GOAL OF THE EXERCISE – Your result should be the lines holding the word "Certificado", copied from the entries below.

THE RECORDS –
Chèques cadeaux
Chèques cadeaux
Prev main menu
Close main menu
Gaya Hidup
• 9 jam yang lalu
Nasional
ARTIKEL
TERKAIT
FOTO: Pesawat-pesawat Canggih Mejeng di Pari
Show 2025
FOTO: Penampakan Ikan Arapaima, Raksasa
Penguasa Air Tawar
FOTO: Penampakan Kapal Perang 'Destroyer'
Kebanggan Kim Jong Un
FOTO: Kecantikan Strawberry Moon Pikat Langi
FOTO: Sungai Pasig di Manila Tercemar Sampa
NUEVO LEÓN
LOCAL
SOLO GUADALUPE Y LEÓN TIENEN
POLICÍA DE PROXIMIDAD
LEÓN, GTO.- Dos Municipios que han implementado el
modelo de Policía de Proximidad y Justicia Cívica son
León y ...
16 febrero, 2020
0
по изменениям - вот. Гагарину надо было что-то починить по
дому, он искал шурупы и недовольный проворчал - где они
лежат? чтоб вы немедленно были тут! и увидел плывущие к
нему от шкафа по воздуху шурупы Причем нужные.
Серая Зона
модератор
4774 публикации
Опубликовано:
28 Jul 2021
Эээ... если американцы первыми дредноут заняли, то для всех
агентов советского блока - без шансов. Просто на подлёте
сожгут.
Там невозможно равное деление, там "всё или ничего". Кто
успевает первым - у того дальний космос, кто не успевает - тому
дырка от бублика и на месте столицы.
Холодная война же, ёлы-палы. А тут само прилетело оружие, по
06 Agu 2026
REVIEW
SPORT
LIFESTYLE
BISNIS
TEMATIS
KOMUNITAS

---

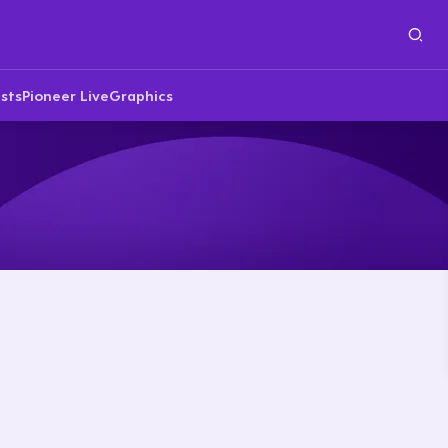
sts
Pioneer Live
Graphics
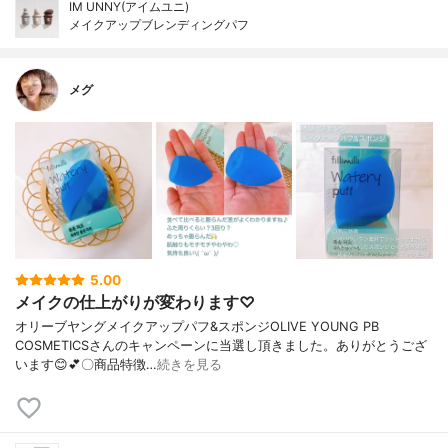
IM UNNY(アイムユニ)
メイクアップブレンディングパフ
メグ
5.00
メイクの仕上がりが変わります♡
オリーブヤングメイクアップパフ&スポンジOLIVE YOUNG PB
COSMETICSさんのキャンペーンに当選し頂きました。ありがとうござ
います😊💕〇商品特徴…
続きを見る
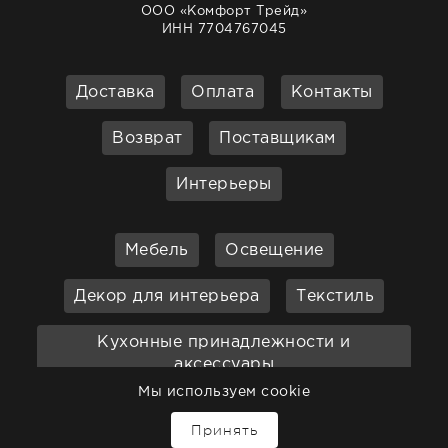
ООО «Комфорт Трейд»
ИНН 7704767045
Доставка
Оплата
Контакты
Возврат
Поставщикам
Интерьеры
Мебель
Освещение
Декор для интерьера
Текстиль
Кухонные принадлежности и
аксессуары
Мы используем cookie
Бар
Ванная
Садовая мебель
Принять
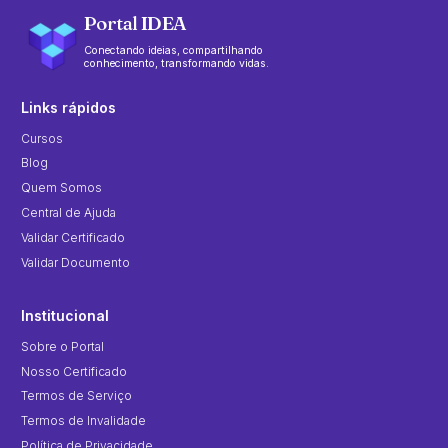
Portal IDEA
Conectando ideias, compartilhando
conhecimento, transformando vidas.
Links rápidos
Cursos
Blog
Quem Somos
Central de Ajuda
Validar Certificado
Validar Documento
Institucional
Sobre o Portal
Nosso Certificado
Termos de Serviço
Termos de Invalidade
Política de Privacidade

---

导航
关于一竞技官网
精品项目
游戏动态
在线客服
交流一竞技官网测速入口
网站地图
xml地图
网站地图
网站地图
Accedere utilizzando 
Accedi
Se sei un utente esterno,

FINISHED TASK –
Validar Certificado
Nosso Certificado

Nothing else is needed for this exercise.